• YOUR TASK: Please write out the lines of the data exactly, beginning with the first and ending with the line containing "(pin input line (at 21.59 -38.1"; leave the pictures behind.

• GIVEN ENTRIES:
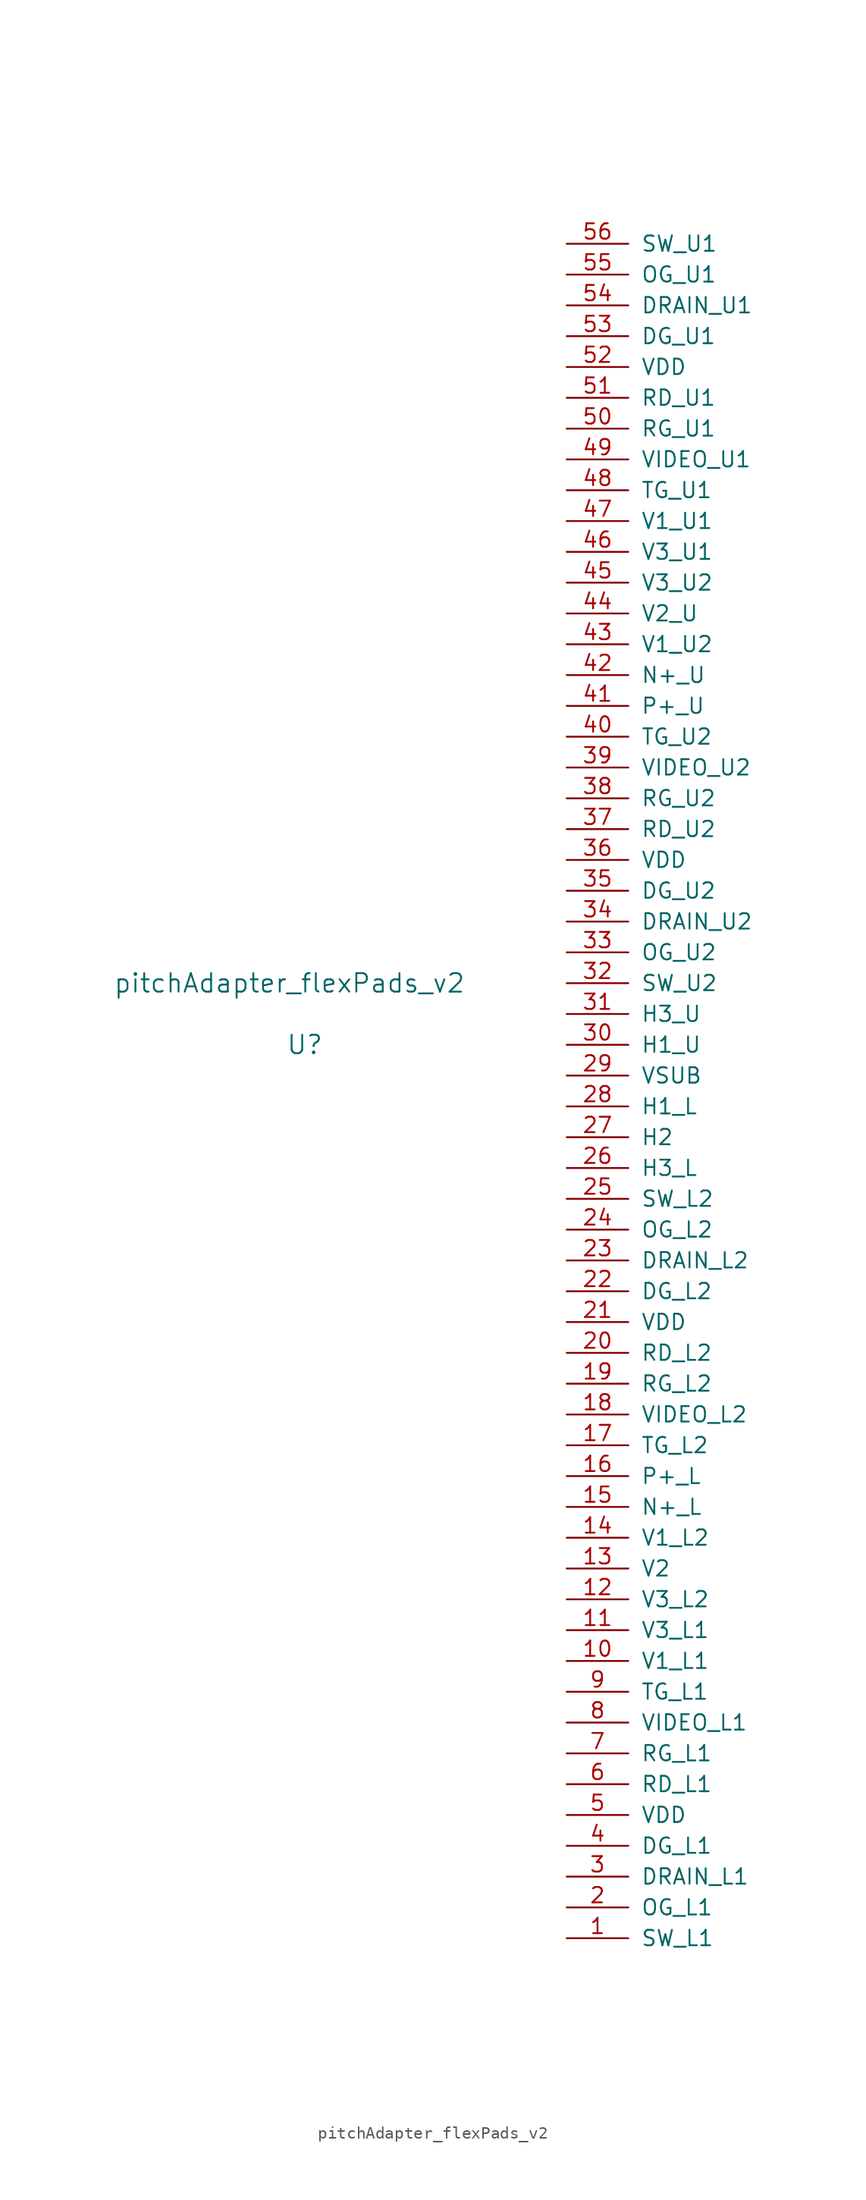
<source format=kicad_sym>
(kicad_symbol_lib
  (version 20211014)
  (generator kicad_symbol_editor)
  (symbol "pitchAdapter_flexPads_v2"
    (pin_names
      (offset 1.016))
    (property "Reference" "U"
      (at 0 0 0)
      (effects (font (size 1.524 1.524))))
    (property "Value" "pitchAdapter_flexPads_v2"
      (at -1.27 5.08 0)
      (effects (font (size 1.524 1.524))))
    (symbol "pitchAdapter_flexPads_v2_1_1"
      (pin input line (at 21.59 -73.66 0) (length 5.08) (name "SW_L1" (effects (font (size 1.27 1.27)))) (number "1" (effects (font (size 1.27 1.27)))))
      (pin input line (at 21.59 -50.8 0) (length 5.08) (name "V1_L1" (effects (font (size 1.27 1.27)))) (number "10" (effects (font (size 1.27 1.27)))))
      (pin input line (at 21.59 -48.26 0) (length 5.08) (name "V3_L1" (effects (font (size 1.27 1.27)))) (number "11" (effects (font (size 1.27 1.27)))))
      (pin input line (at 21.59 -45.72 0) (length 5.08) (name "V3_L2" (effects (font (size 1.27 1.27)))) (number "12" (effects (font (size 1.27 1.27)))))
      (pin input line (at 21.59 -43.18 0) (length 5.08) (name "V2" (effects (font (size 1.27 1.27)))) (number "13" (effects (font (size 1.27 1.27)))))
      (pin input line (at 21.59 -40.64 0) (length 5.08) (name "V1_L2" (effects (font (size 1.27 1.27)))) (number "14" (effects (font (size 1.27 1.27)))))
      (pin input line (at 21.59 -38.1 0) (length 5.08) (name "N+_L" (effects (font (size 1.27 1.27)))) (number "15" (effects (font (size 1.27 1.27)))))
      (pin input line (at 21.59 -35.56 0) (length 5.08) (name "P+_L" (effects (font (size 1.27 1.27)))) (number "16" (effects (font (size 1.27 1.27)))))
      (pin input line (at 21.59 -33.02 0) (length 5.08) (name "TG_L2" (effects (font (size 1.27 1.27)))) (number "17" (effects (font (size 1.27 1.27)))))
      (pin input line (at 21.59 -30.48 0) (length 5.08) (name "VIDEO_L2" (effects (font (size 1.27 1.27)))) (number "18" (effects (font (size 1.27 1.27)))))
      (pin input line (at 21.59 -27.94 0) (length 5.08) (name "RG_L2" (effects (font (size 1.27 1.27)))) (number "19" (effects (font (size 1.27 1.27)))))
      (pin input line (at 21.59 -71.12 0) (length 5.08) (name "OG_L1" (effects (font (size 1.27 1.27)))) (number "2" (effects (font (size 1.27 1.27)))))
      (pin input line (at 21.59 -25.4 0) (length 5.08) (name "RD_L2" (effects (font (size 1.27 1.27)))) (number "20" (effects (font (size 1.27 1.27)))))
      (pin input line (at 21.59 -22.86 0) (length 5.08) (name "VDD" (effects (font (size 1.27 1.27)))) (number "21" (effects (font (size 1.27 1.27)))))
      (pin input line (at 21.59 -20.32 0) (length 5.08) (name "DG_L2" (effects (font (size 1.27 1.27)))) (number "22" (effects (font (size 1.27 1.27)))))
      (pin input line (at 21.59 -17.78 0) (length 5.08) (name "DRAIN_L2" (effects (font (size 1.27 1.27)))) (number "23" (effects (font (size 1.27 1.27)))))
      (pin input line (at 21.59 -15.24 0) (length 5.08) (name "OG_L2" (effects (font (size 1.27 1.27)))) (number "24" (effects (font (size 1.27 1.27)))))
      (pin input line (at 21.59 -12.7 0) (length 5.08) (name "SW_L2" (effects (font (size 1.27 1.27)))) (number "25" (effects (font (size 1.27 1.27)))))
      (pin input line (at 21.59 -10.16 0) (length 5.08) (name "H3_L" (effects (font (size 1.27 1.27)))) (number "26" (effects (font (size 1.27 1.27)))))
      (pin input line (at 21.59 -7.62 0) (length 5.08) (name "H2" (effects (font (size 1.27 1.27)))) (number "27" (effects (font (size 1.27 1.27)))))
      (pin input line (at 21.59 -5.08 0) (length 5.08) (name "H1_L" (effects (font (size 1.27 1.27)))) (number "28" (effects (font (size 1.27 1.27)))))
      (pin input line (at 21.59 -2.54 0) (length 5.08) (name "VSUB" (effects (font (size 1.27 1.27)))) (number "29" (effects (font (size 1.27 1.27)))))
      (pin input line (at 21.59 -68.58 0) (length 5.08) (name "DRAIN_L1" (effects (font (size 1.27 1.27)))) (number "3" (effects (font (size 1.27 1.27)))))
      (pin input line (at 21.59 0 0) (length 5.08) (name "H1_U" (effects (font (size 1.27 1.27)))) (number "30" (effects (font (size 1.27 1.27)))))
      (pin input line (at 21.59 2.54 0) (length 5.08) (name "H3_U" (effects (font (size 1.27 1.27)))) (number "31" (effects (font (size 1.27 1.27)))))
      (pin input line (at 21.59 5.08 0) (length 5.08) (name "SW_U2" (effects (font (size 1.27 1.27)))) (number "32" (effects (font (size 1.27 1.27)))))
      (pin input line (at 21.59 7.62 0) (length 5.08) (name "OG_U2" (effects (font (size 1.27 1.27)))) (number "33" (effects (font (size 1.27 1.27)))))
      (pin input line (at 21.59 10.16 0) (length 5.08) (name "DRAIN_U2" (effects (font (size 1.27 1.27)))) (number "34" (effects (font (size 1.27 1.27)))))
      (pin input line (at 21.59 12.7 0) (length 5.08) (name "DG_U2" (effects (font (size 1.27 1.27)))) (number "35" (effects (font (size 1.27 1.27)))))
      (pin input line (at 21.59 15.24 0) (length 5.08) (name "VDD" (effects (font (size 1.27 1.27)))) (number "36" (effects (font (size 1.27 1.27)))))
      (pin input line (at 21.59 17.78 0) (length 5.08) (name "RD_U2" (effects (font (size 1.27 1.27)))) (number "37" (effects (font (size 1.27 1.27)))))
      (pin input line (at 21.59 20.32 0) (length 5.08) (name "RG_U2" (effects (font (size 1.27 1.27)))) (number "38" (effects (font (size 1.27 1.27)))))
      (pin input line (at 21.59 22.86 0) (length 5.08) (name "VIDEO_U2" (effects (font (size 1.27 1.27)))) (number "39" (effects (font (size 1.27 1.27)))))
      (pin input line (at 21.59 -66.04 0) (length 5.08) (name "DG_L1" (effects (font (size 1.27 1.27)))) (number "4" (effects (font (size 1.27 1.27)))))
      (pin input line (at 21.59 25.4 0) (length 5.08) (name "TG_U2" (effects (font (size 1.27 1.27)))) (number "40" (effects (font (size 1.27 1.27)))))
      (pin input line (at 21.59 27.94 0) (length 5.08) (name "P+_U" (effects (font (size 1.27 1.27)))) (number "41" (effects (font (size 1.27 1.27)))))
      (pin input line (at 21.59 30.48 0) (length 5.08) (name "N+_U" (effects (font (size 1.27 1.27)))) (number "42" (effects (font (size 1.27 1.27)))))
      (pin input line (at 21.59 33.02 0) (length 5.08) (name "V1_U2" (effects (font (size 1.27 1.27)))) (number "43" (effects (font (size 1.27 1.27)))))
      (pin input line (at 21.59 35.56 0) (length 5.08) (name "V2_U" (effects (font (size 1.27 1.27)))) (number "44" (effects (font (size 1.27 1.27)))))
      (pin input line (at 21.59 38.1 0) (length 5.08) (name "V3_U2" (effects (font (size 1.27 1.27)))) (number "45" (effects (font (size 1.27 1.27)))))
      (pin input line (at 21.59 40.64 0) (length 5.08) (name "V3_U1" (effects (font (size 1.27 1.27)))) (number "46" (effects (font (size 1.27 1.27)))))
      (pin input line (at 21.59 43.18 0) (length 5.08) (name "V1_U1" (effects (font (size 1.27 1.27)))) (number "47" (effects (font (size 1.27 1.27)))))
      (pin input line (at 21.59 45.72 0) (length 5.08) (name "TG_U1" (effects (font (size 1.27 1.27)))) (number "48" (effects (font (size 1.27 1.27)))))
      (pin input line (at 21.59 48.26 0) (length 5.08) (name "VIDEO_U1" (effects (font (size 1.27 1.27)))) (number "49" (effects (font (size 1.27 1.27)))))
      (pin input line (at 21.59 -63.5 0) (length 5.08) (name "VDD" (effects (font (size 1.27 1.27)))) (number "5" (effects (font (size 1.27 1.27)))))
      (pin input line (at 21.59 50.8 0) (length 5.08) (name "RG_U1" (effects (font (size 1.27 1.27)))) (number "50" (effects (font (size 1.27 1.27)))))
      (pin input line (at 21.59 53.34 0) (length 5.08) (name "RD_U1" (effects (font (size 1.27 1.27)))) (number "51" (effects (font (size 1.27 1.27)))))
      (pin input line (at 21.59 55.88 0) (length 5.08) (name "VDD" (effects (font (size 1.27 1.27)))) (number "52" (effects (font (size 1.27 1.27)))))
      (pin input line (at 21.59 58.42 0) (length 5.08) (name "DG_U1" (effects (font (size 1.27 1.27)))) (number "53" (effects (font (size 1.27 1.27)))))
      (pin input line (at 21.59 60.96 0) (length 5.08) (name "DRAIN_U1" (effects (font (size 1.27 1.27)))) (number "54" (effects (font (size 1.27 1.27)))))
      (pin input line (at 21.59 63.5 0) (length 5.08) (name "OG_U1" (effects (font (size 1.27 1.27)))) (number "55" (effects (font (size 1.27 1.27)))))
      (pin input line (at 21.59 66.04 0) (length 5.08) (name "SW_U1" (effects (font (size 1.27 1.27)))) (number "56" (effects (font (size 1.27 1.27)))))
      (pin input line (at 21.59 -60.96 0) (length 5.08) (name "RD_L1" (effects (font (size 1.27 1.27)))) (number "6" (effects (font (size 1.27 1.27)))))
      (pin input line (at 21.59 -58.42 0) (length 5.08) (name "RG_L1" (effects (font (size 1.27 1.27)))) (number "7" (effects (font (size 1.27 1.27)))))
      (pin input line (at 21.59 -55.88 0) (length 5.08) (name "VIDEO_L1" (effects (font (size 1.27 1.27)))) (number "8" (effects (font (size 1.27 1.27)))))
      (pin input line (at 21.59 -53.34 0) (length 5.08) (name "TG_L1" (effects (font (size 1.27 1.27)))) (number "9" (effects (font (size 1.27 1.27))))))))
</source>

• ANSWER SPACE:
<source format=kicad_sym>
(kicad_symbol_lib
  (version 20211014)
  (generator kicad_symbol_editor)
  (symbol "pitchAdapter_flexPads_v2"
    (pin_names
      (offset 1.016))
    (property "Reference" "U"
      (at 0 0 0)
      (effects (font (size 1.524 1.524))))
    (property "Value" "pitchAdapter_flexPads_v2"
      (at -1.27 5.08 0)
      (effects (font (size 1.524 1.524))))
    (symbol "pitchAdapter_flexPads_v2_1_1"
      (pin input line (at 21.59 -73.66 0) (length 5.08) (name "SW_L1" (effects (font (size 1.27 1.27)))) (number "1" (effects (font (size 1.27 1.27)))))
      (pin input line (at 21.59 -50.8 0) (length 5.08) (name "V1_L1" (effects (font (size 1.27 1.27)))) (number "10" (effects (font (size 1.27 1.27)))))
      (pin input line (at 21.59 -48.26 0) (length 5.08) (name "V3_L1" (effects (font (size 1.27 1.27)))) (number "11" (effects (font (size 1.27 1.27)))))
      (pin input line (at 21.59 -45.72 0) (length 5.08) (name "V3_L2" (effects (font (size 1.27 1.27)))) (number "12" (effects (font (size 1.27 1.27)))))
      (pin input line (at 21.59 -43.18 0) (length 5.08) (name "V2" (effects (font (size 1.27 1.27)))) (number "13" (effects (font (size 1.27 1.27)))))
      (pin input line (at 21.59 -40.64 0) (length 5.08) (name "V1_L2" (effects (font (size 1.27 1.27)))) (number "14" (effects (font (size 1.27 1.27)))))
      (pin input line (at 21.59 -38.1 0) (length 5.08) (name "N+_L" (effects (font (size 1.27 1.27)))) (number "15" (effects (font (size 1.27 1.27)))))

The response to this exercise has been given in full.